In the wake of seemingly constant high profile breaches, organizations are taking precautions to protect against cyberattacks, including raising security budgets and educating employees. However, the cost of a breach can be enough to significantly harm a company’s finances and reputation: The average total cost of a data breach is $3.86 million, according to a recent Ponemon Institute report.
The ongoing risk of attack has led some organizations to seek new ways to proactively monitor the Dark Web for lost or stolen data, according to a Wednesday report from Terbium Labs.
Here are 10 activities taking place on the Dark Web that organizations should take note of to protect their data, according to the report.
SEE: Intrusion detection policy (Tech Pro Research)
1. Doxing of a company VIP
Dark Web and clear web sites like Pastebin are a dumping ground for personal, financial, and technical information with malicious intent, the report said. There is often a motivation behind these posts, such as political beliefs, hacktivism, vigilantism, or vandalism. For example, the executive of a wealth management firm was included in a large-scale dox as the result of their political contributions, the report noted.
2. Full PANs, BINs, and payment cards for sale
The economy for payment cards on the Dark Web is strong, with a single card costing between $5 and $20. Sellers update markets with new cards regularly–sometimes even daily, the report said. And business and platinum cards will net criminals a higher price than average cards.
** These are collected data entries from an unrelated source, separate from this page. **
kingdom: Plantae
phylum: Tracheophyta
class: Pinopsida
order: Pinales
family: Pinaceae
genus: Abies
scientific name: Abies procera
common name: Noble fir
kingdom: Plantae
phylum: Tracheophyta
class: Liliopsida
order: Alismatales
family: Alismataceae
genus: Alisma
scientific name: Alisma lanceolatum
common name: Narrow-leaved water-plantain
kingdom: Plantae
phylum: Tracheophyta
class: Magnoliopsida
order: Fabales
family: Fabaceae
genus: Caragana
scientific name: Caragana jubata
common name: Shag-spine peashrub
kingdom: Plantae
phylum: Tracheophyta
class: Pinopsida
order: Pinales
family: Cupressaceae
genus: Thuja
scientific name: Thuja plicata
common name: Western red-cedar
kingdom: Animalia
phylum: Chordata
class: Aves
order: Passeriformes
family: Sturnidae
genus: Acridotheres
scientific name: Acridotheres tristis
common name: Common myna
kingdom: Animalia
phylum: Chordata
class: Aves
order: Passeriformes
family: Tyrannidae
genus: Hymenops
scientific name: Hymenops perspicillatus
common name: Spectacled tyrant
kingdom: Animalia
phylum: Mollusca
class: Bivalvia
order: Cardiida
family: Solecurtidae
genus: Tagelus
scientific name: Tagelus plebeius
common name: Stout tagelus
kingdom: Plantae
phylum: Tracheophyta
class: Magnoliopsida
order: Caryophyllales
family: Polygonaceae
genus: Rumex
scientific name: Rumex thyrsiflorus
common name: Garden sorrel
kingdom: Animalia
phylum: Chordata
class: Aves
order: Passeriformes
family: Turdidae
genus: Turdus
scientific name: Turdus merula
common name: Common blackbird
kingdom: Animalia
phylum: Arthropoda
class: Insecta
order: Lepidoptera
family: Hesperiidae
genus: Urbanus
3. Guides for opening fraudulent accounts
On the Dark Web, you can find guides for sale that contain detailed, step-by-step instructions on how to exploit or defraud an organization, the report said. The guide serves two purposes: Criminals learn how to break into a company’s systems and processes, and the company’s brand name is promoted to criminals as a result of the listing. For example, when a major US bank changed security policies, criminals updated guides with techniques to get around those changes.
4. Proprietary source code
A leak of source code can allow competing companies to steal intellectual property, and also allow hackers to review the code for potential vulnerabilities to be exploited, according to the report. Leaks of source code from tech giants will make the news, but source code from others is regularly leaked on sites like Github and Pastebin, as developers seek advice and input from others, the report noted.
SEE: Incident response policy (Tech Pro Research)
5. Dump of a database
Third-party breaches can put organizations at risk by revealing employee credentials that can unlock other accounts or provide information for phishing attacks. For example, if criminals can post an internal database, it reveals private contracts or partnerships between organizations, and employee locations.
6. Template to impersonate a customer account
The Dark Web is full of account templates that allow hackers to pose as customers of financial institutions, telecommunications companies, and other service providers, the report noted. These templates are then used to solicit loans, open accounts, or as part of a broader scheme for identity theft or fraud.
7. Connections between employees and illicit content
Posts doxing individuals who engage in illegal activities on the Dark Web, such as child exploitation, can draw undue negative attention to their employers or affiliated organizations. For example, one post listed the full contact information for a tech company that accidentally provided tech support to a child exploitation site.
8. W2s and tax-fraud documents
Each year before tax season, there is a rush of Dark Web activity to gather compromised identity information and file fraudulent tax returns before the actual taxpayer can do so, the report said. This tax fraud is enabled by the sale of W2s and other tax fraud-specific documents, which can be tied back to the employers where those documents came from originally.
SEE: SQL injection attacks: A cheat sheet for business pros (TechRepublic)
9. Secure access and specialty passes
While most of the materials on the Dark Web are for generalized personal information, vendors sometimes offer special access materials, ranging from amusement park tickets to military IDs. For example, one Dark Web market offered physical press passes designed to help cybercriminals pass as journalists at events, the report found.
10. Inexpert Dark Web searching
Despite the need to keep tabs on Dark Web activity, security vendors can accidentally expose an organization to harm by searching for information related to the company on the Dark Web. For example, one vendor searched for a CISO’s name so many times on a now-defunct Dark Web search engine that the name made it to the front page of the site under “trending,” the report noted.